[Information supplied — start]
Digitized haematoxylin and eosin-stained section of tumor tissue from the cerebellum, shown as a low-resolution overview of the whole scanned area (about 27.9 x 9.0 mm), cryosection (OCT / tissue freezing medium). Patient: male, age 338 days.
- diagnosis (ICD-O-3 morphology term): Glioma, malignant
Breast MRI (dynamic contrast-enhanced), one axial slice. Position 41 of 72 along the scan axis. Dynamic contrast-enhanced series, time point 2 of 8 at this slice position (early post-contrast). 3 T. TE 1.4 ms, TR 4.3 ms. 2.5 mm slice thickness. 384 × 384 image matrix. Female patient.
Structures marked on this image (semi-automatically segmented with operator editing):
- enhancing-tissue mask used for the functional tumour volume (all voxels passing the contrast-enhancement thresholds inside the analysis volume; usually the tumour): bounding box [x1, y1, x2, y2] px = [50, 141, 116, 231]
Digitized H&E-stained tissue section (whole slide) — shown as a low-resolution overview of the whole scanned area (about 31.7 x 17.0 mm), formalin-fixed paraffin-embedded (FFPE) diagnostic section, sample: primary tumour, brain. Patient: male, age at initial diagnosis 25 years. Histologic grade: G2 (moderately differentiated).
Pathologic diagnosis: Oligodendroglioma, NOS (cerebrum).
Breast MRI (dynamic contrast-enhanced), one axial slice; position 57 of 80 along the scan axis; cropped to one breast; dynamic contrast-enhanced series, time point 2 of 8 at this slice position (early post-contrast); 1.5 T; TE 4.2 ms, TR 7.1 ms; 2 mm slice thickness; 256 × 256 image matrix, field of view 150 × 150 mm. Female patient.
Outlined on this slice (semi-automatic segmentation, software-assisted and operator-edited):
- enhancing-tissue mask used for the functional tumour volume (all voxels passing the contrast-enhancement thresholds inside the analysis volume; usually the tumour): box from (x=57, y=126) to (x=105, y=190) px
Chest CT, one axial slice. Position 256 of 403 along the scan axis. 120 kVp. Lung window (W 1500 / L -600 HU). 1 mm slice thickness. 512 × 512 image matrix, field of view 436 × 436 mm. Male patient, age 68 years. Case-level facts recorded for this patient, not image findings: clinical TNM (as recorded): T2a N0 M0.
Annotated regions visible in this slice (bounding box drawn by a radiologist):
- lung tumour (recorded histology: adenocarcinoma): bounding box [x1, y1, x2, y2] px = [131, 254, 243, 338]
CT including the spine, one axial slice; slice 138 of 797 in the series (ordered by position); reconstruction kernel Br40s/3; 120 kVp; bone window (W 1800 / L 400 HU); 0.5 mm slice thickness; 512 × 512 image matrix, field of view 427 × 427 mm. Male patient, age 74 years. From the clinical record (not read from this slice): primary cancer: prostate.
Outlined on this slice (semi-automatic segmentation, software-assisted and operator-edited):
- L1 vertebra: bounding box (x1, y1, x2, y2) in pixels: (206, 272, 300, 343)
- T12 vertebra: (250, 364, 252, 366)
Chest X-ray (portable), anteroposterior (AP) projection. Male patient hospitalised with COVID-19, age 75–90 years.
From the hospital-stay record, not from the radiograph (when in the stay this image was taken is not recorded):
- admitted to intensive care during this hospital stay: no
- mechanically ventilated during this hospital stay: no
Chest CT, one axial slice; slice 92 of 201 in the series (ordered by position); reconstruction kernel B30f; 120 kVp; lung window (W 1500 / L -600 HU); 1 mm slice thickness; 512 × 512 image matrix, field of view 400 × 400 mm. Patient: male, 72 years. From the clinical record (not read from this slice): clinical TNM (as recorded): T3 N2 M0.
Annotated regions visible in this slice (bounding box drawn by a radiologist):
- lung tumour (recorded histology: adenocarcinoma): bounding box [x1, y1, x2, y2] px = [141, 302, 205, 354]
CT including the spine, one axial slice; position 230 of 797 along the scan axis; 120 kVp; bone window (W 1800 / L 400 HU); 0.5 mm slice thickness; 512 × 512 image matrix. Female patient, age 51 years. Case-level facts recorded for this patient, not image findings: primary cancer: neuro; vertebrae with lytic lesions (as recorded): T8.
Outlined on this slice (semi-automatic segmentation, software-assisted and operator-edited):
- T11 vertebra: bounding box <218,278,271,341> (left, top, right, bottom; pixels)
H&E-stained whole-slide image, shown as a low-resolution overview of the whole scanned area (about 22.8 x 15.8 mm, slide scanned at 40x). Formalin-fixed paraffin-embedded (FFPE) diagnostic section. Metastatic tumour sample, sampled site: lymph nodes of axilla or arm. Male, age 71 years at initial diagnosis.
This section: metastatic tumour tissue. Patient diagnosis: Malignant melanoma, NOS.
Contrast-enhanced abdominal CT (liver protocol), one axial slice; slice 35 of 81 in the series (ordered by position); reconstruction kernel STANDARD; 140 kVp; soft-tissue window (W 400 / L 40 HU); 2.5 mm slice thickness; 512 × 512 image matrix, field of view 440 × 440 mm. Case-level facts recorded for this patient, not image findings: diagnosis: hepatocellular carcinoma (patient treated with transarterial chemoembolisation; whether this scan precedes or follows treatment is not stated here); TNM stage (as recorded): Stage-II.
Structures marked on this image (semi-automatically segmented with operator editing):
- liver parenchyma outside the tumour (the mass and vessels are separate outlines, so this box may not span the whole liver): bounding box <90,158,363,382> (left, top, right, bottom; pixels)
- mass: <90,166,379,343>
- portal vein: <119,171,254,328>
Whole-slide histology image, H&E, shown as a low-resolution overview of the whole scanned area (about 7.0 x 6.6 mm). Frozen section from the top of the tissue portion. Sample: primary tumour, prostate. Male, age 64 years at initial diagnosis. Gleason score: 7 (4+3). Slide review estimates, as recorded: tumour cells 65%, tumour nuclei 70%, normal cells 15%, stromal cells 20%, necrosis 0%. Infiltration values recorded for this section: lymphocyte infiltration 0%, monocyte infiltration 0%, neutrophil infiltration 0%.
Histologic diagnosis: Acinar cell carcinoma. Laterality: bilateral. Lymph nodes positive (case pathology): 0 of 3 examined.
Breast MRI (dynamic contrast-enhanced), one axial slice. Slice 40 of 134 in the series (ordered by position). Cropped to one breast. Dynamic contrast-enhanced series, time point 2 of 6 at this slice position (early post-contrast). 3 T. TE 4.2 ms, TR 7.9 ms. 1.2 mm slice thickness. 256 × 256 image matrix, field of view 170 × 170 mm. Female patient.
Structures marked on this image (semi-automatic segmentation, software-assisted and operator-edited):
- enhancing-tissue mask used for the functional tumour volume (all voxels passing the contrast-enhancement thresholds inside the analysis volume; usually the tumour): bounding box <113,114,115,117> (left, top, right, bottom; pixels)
[Information supplied — finish]
**Exercise brief**
Starting with the line above that holds "Chest CT, one axial slice;" and stopping with the line that holds "Contrast-enhanced abdominal CT", reproduce each line exactly, omitting all other lines.

**Your response**
Chest CT, one axial slice; slice 92 of 201 in the series (ordered by position); reconstruction kernel B30f; 120 kVp; lung window (W 1500 / L -600 HU); 1 mm slice thickness; 512 × 512 image matrix, field of view 400 × 400 mm. Patient: male, 72 years. From the clinical record (not read from this slice): clinical TNM (as recorded): T3 N2 M0.
Annotated regions visible in this slice (bounding box drawn by a radiologist):
- lung tumour (recorded histology: adenocarcinoma): bounding box [x1, y1, x2, y2] px = [141, 302, 205, 354]
CT including the spine, one axial slice; position 230 of 797 along the scan axis; 120 kVp; bone window (W 1800 / L 400 HU); 0.5 mm slice thickness; 512 × 512 image matrix. Female patient, age 51 years. Case-level facts recorded for this patient, not image findings: primary cancer: neuro; vertebrae with lytic lesions (as recorded): T8.
Outlined on this slice (semi-automatic segmentation, software-assisted and operator-edited):
- T11 vertebra: bounding box <218,278,271,341> (left, top, right, bottom; pixels)
H&E-stained whole-slide image, shown as a low-resolution overview of the whole scanned area (about 22.8 x 15.8 mm, slide scanned at 40x). Formalin-fixed paraffin-embedded (FFPE) diagnostic section. Metastatic tumour sample, sampled site: lymph nodes of axilla or arm. Male, age 71 years at initial diagnosis.
This section: metastatic tumour tissue. Patient diagnosis: Malignant melanoma, NOS.
Contrast-enhanced abdominal CT (liver protocol), one axial slice; slice 35 of 81 in the series (ordered by position); reconstruction kernel STANDARD; 140 kVp; soft-tissue window (W 400 / L 40 HU); 2.5 mm slice thickness; 512 × 512 image matrix, field of view 440 × 440 mm. Case-level facts recorded for this patient, not image findings: diagnosis: hepatocellular carcinoma (patient treated with transarterial chemoembolisation; whether this scan precedes or follows treatment is not stated here); TNM stage (as recorded): Stage-II.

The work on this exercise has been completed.